Work instruction A » Copy from the quantization note below, starting with "Case Studies" and going on through "like in numbers.".
Work instruction B » In the quantization note below, what recall did the qwen3.6 35B-A3B model reach at bf16?
Work instruction C » Using the quantization note below, explain in one to three sentences why telling real items from noise on the corpus requires interpretive judgment.

Excerpt provided »
Start of Block
Case Studies
Date
Reading time
3 min
Author
When quantization stops being marginal: a real-world extraction measurement
A note from Singularity.Inc on local LLMs for structured extraction from unstructured text
Singularity.Inc — engineering notes
A common claim in the local-LLM literature is that quantization’s cost on accuracy is marginal — a few percentage points, sometimes within noise. On well-separated classification and short-form QA benchmarks, that’s defensible. On a real-world interpretive-extraction task we ran across nine open-weight models, it wasn’t. The same architecture (qwen3.6 35B-A3B) at q4 gave recall 0.688; at bf16, recall 1.000 — same input, same prompt, same evaluator, same chunking. We aren’t claiming the literature is wrong in general. We’re showing where its framing didn’t fit our task, and what that looks like in numbers.
The problem we were solving
Extracting structured items — decisions, action items, entities, claims — from messy unstructured text is one of the workhorses of applied LLM work. We need each real item recovered (recall) without inventing items that were never said (precision). The catch on our corpus: the source uses near-identical surface forms for items that should count and items that shouldn’t. Telling “Approval of the financial statement for May” (a real decision) from “the resolution was adopted unanimously” (procedural noise) requires interpretive judgment, sentence by sentence.
End of Block
Provided information »
Start of Block
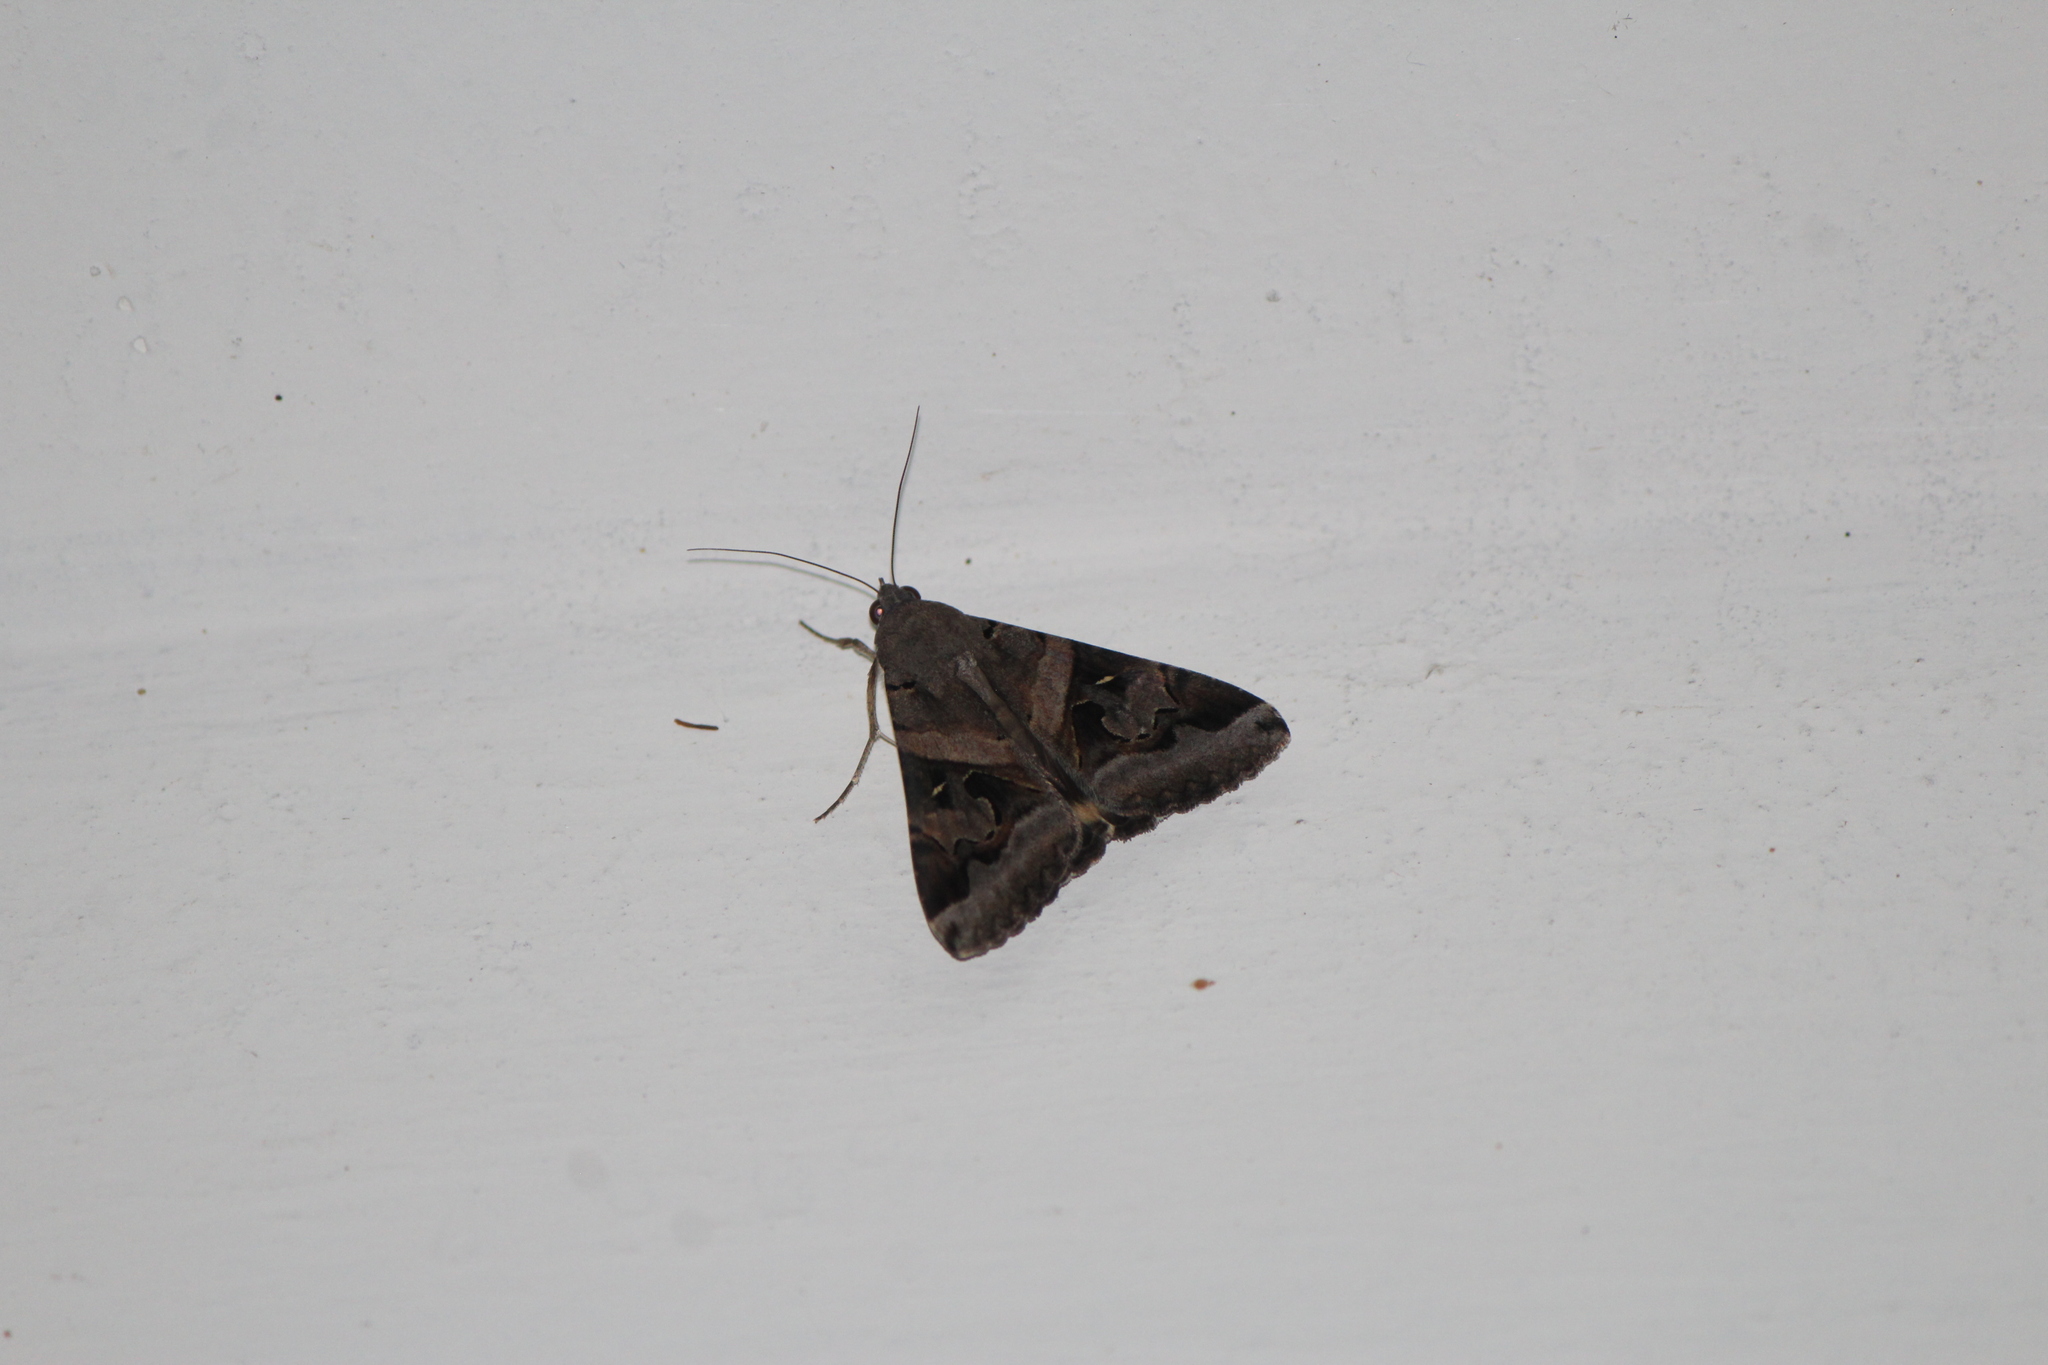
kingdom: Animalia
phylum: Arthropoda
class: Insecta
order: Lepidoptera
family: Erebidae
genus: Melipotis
End of Block
Start of Block
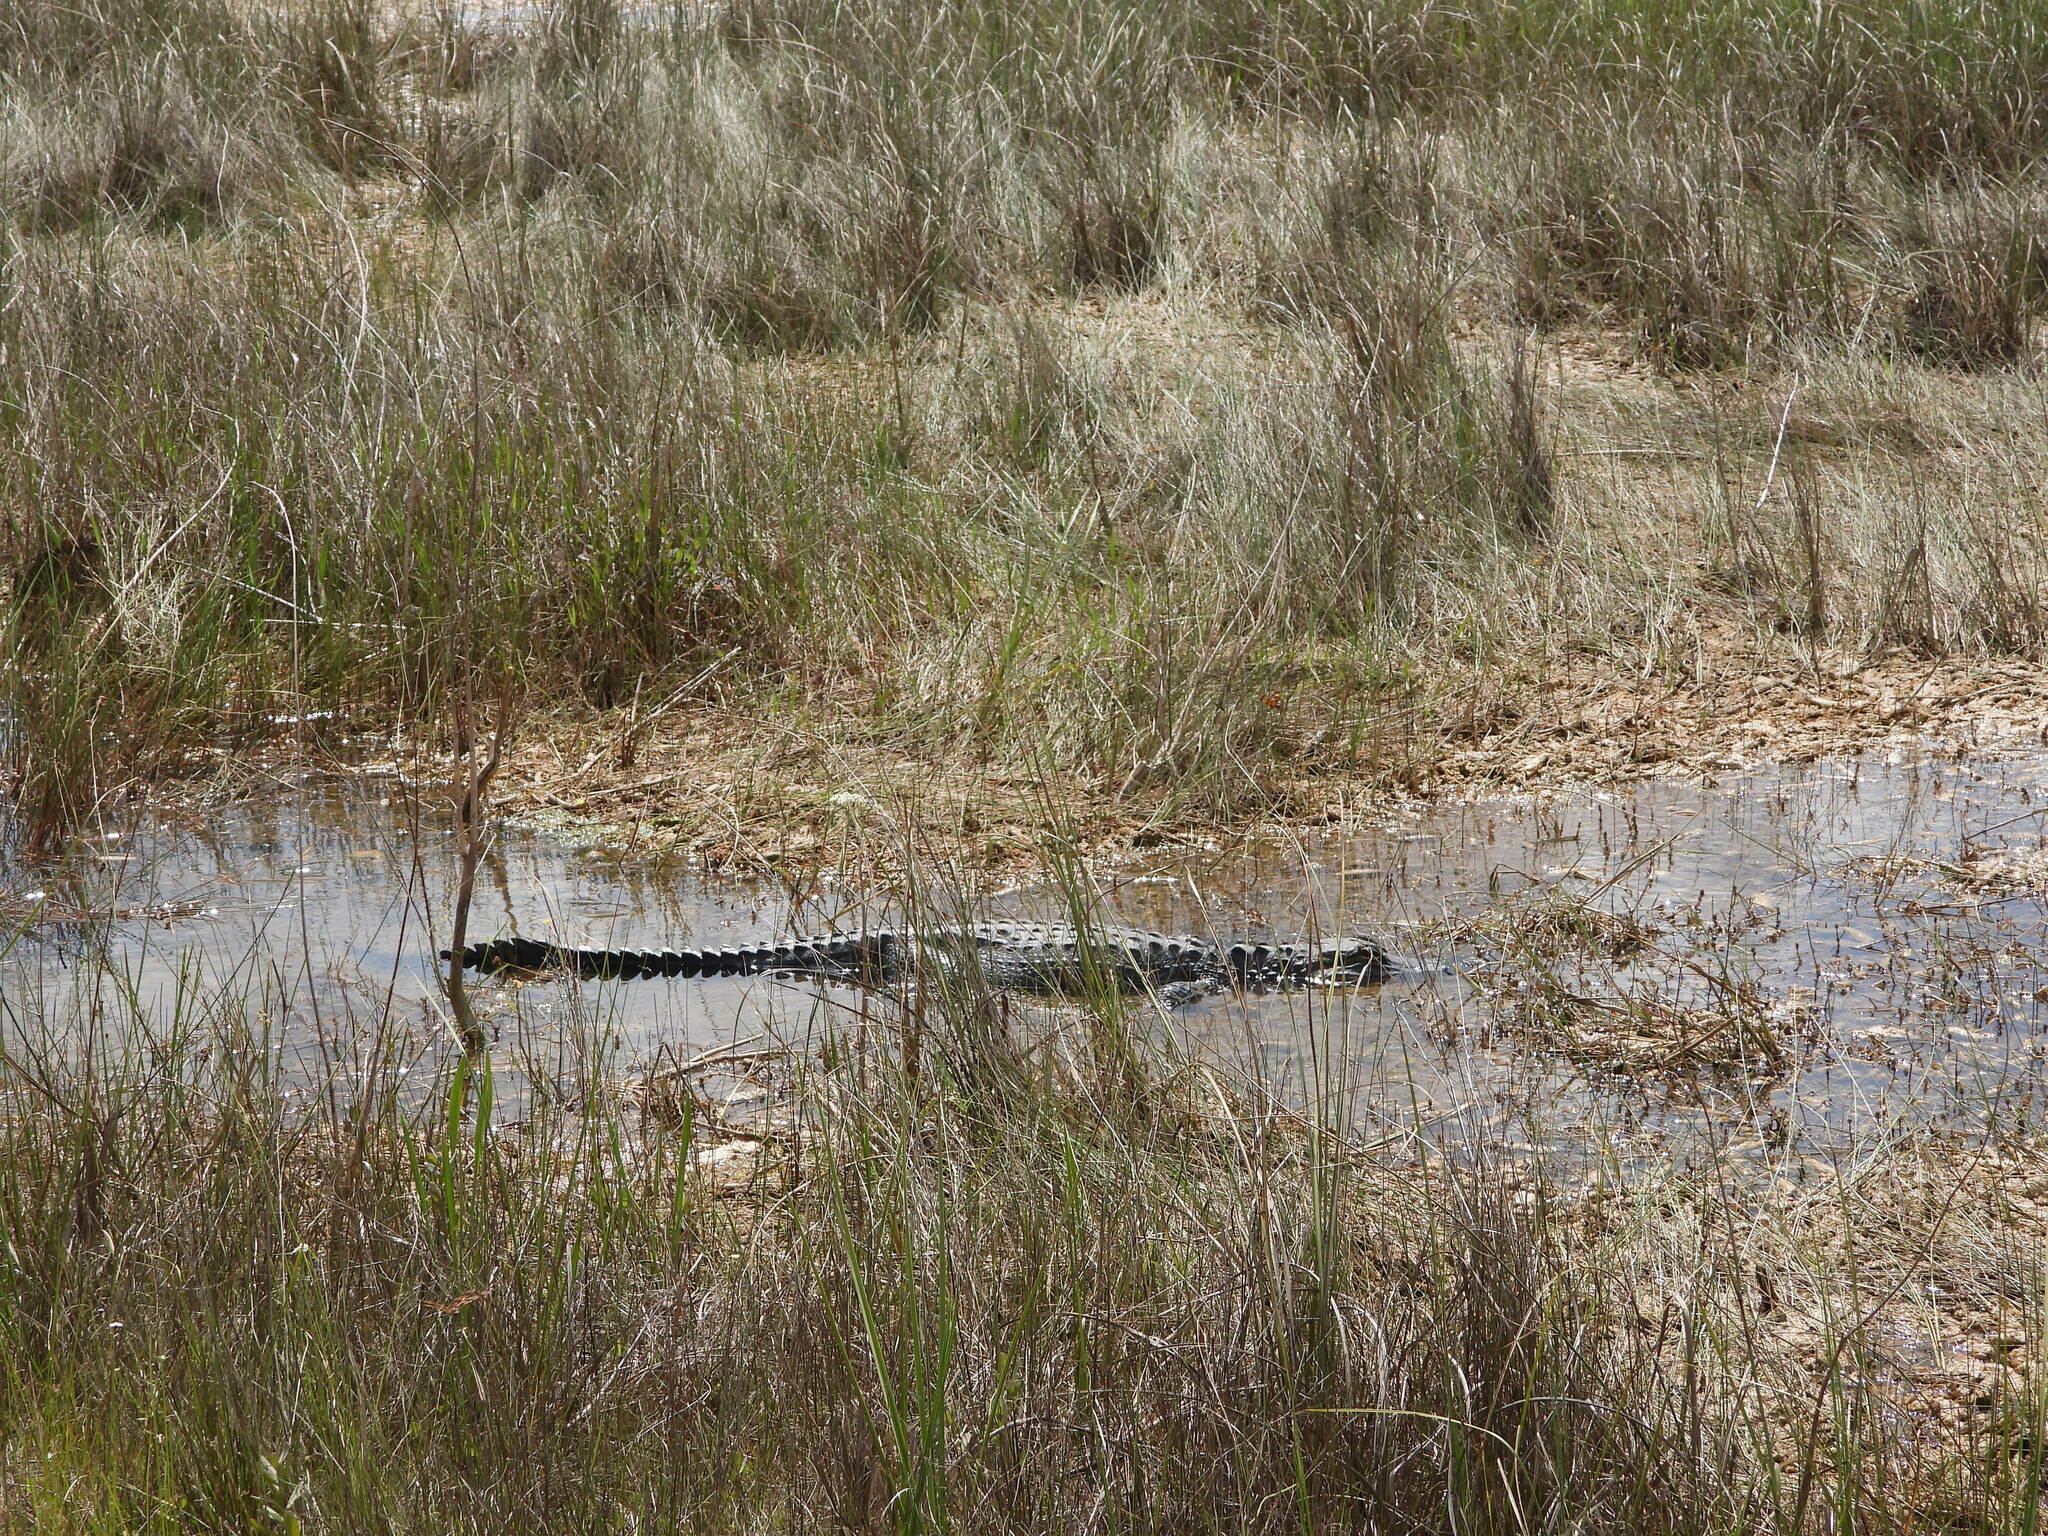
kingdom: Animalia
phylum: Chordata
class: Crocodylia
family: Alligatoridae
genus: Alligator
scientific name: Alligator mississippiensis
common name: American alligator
End of Block
Start of Block
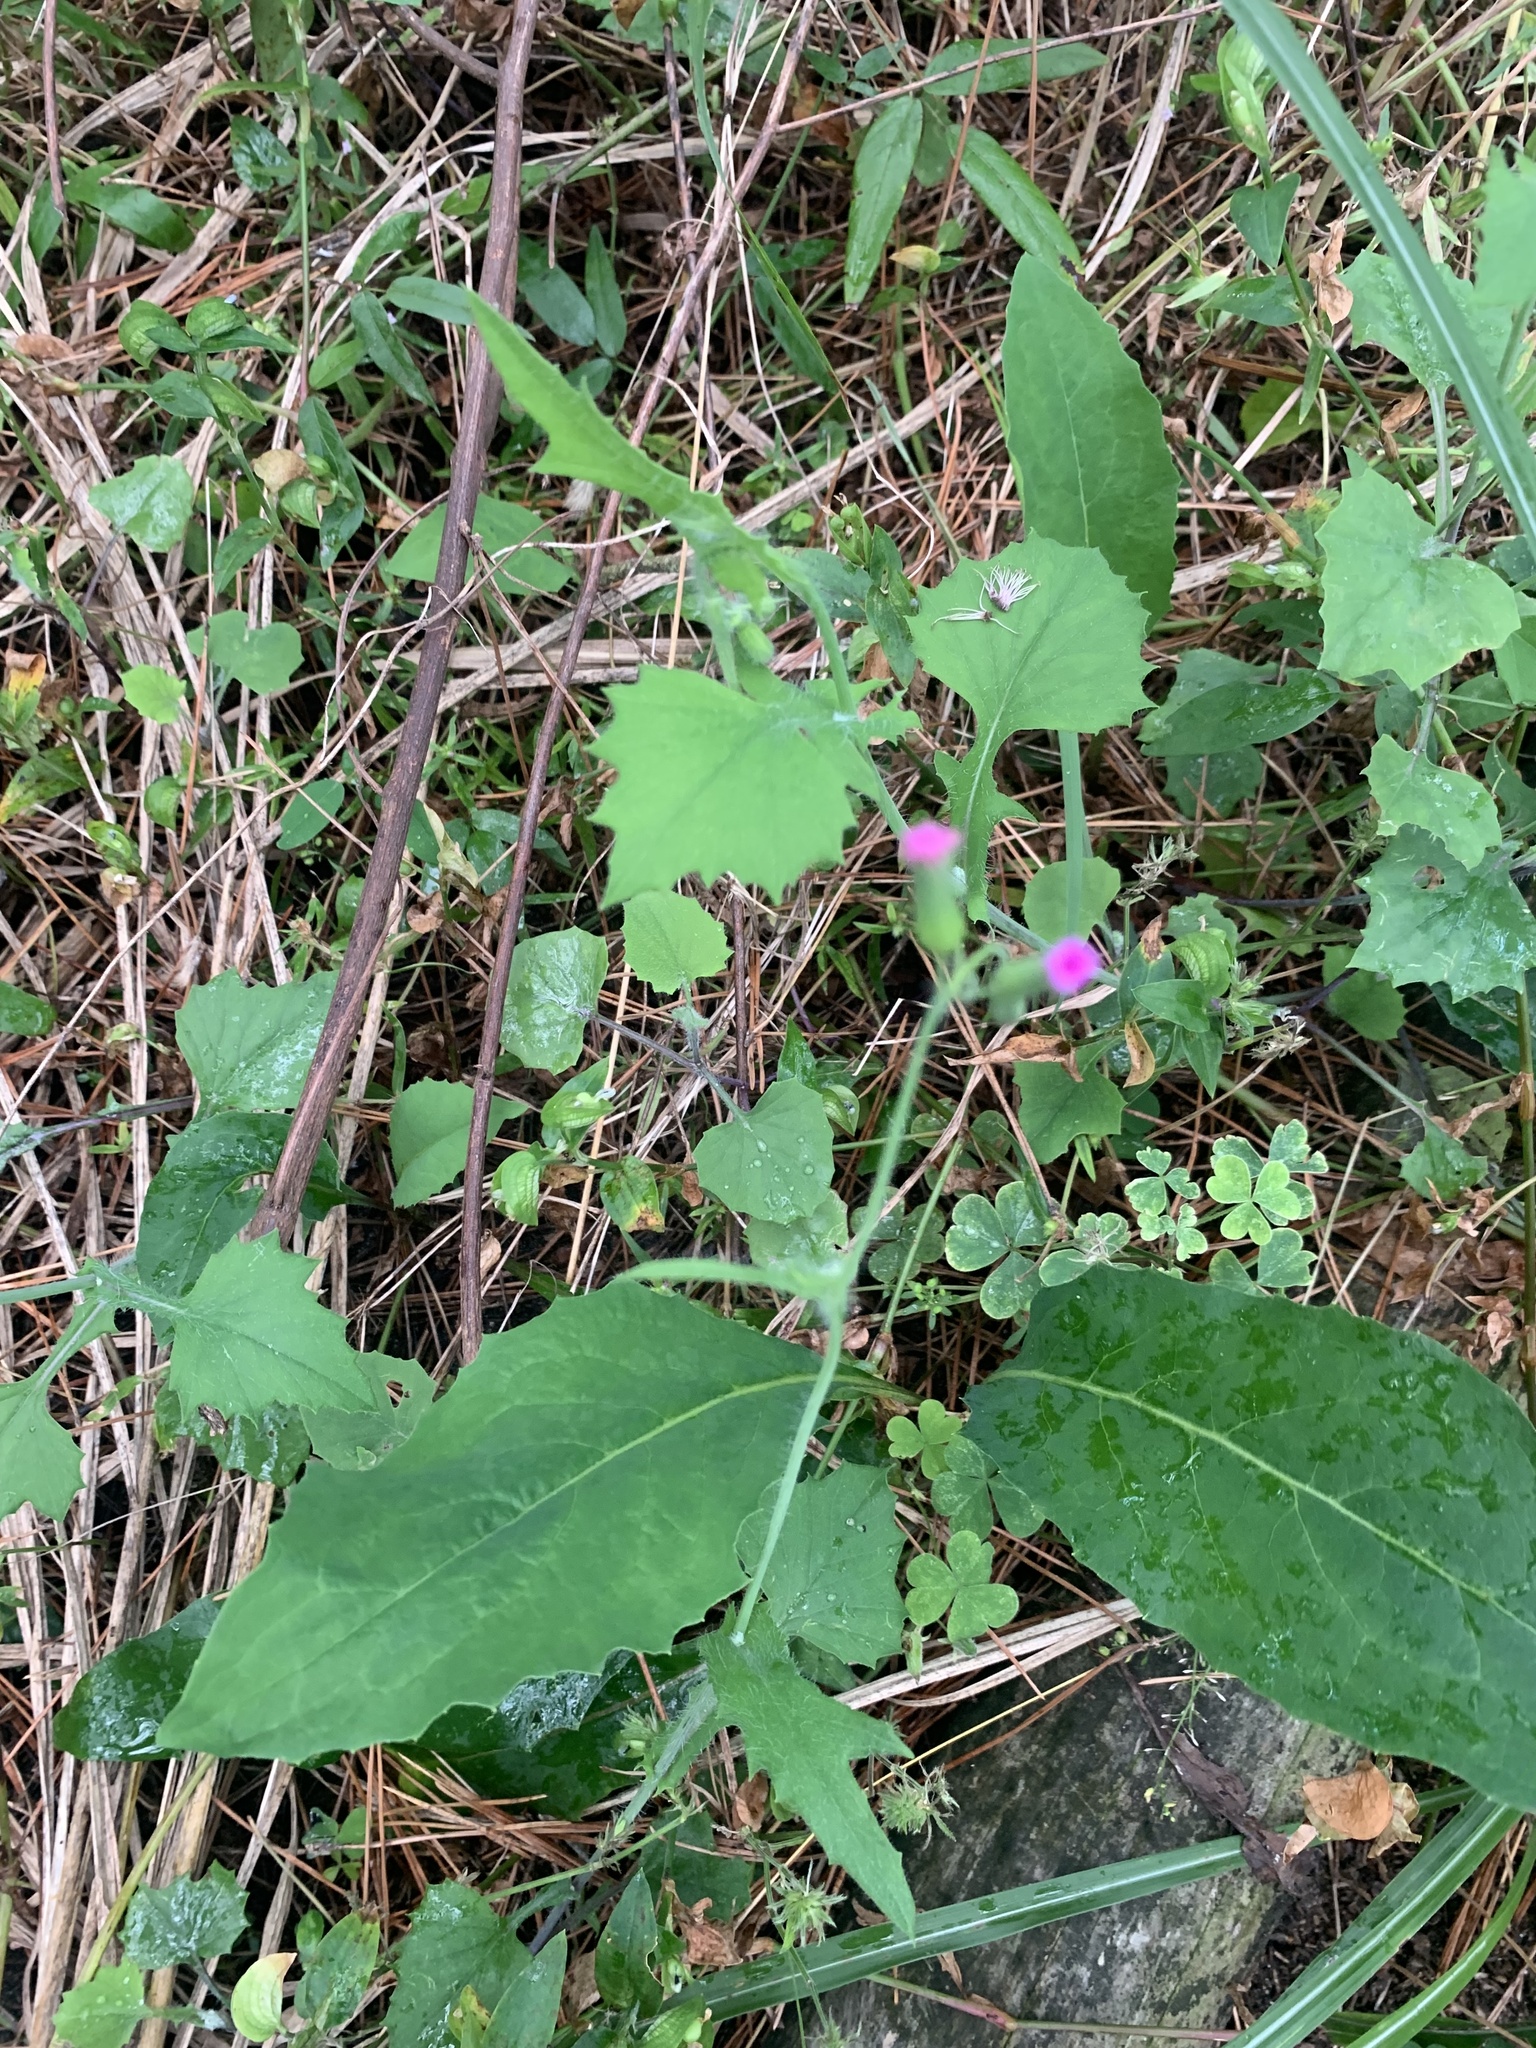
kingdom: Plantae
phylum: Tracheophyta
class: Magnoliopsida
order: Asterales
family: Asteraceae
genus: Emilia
End of Block
Task solution A »
Case Studies
Date
Reading time
3 min
Author
When quantization stops being marginal: a real-world extraction measurement
A note from Singularity.Inc on local LLMs for structured extraction from unstructured text
Singularity.Inc — engineering notes
A common claim in the local-LLM literature is that quantization’s cost on accuracy is marginal — a few percentage points, sometimes within noise. On well-separated classification and short-form QA benchmarks, that’s defensible. On a real-world interpretive-extraction task we ran across nine open-weight models, it wasn’t. The same architecture (qwen3.6 35B-A3B) at q4 gave recall 0.688; at bf16, recall 1.000 — same input, same prompt, same evaluator, same chunking. We aren’t claiming the literature is wrong in general. We’re showing where its framing didn’t fit our task, and what that looks like in numbers.

Task solution B » A recall of 1.000.

Task solution C » The source uses near-identical surface forms for items that should count and items that shouldn't. So separating a real decision like "Approval of the financial statement for May" from procedural noise like "the resolution was adopted unanimously" has to be judged sentence by sentence.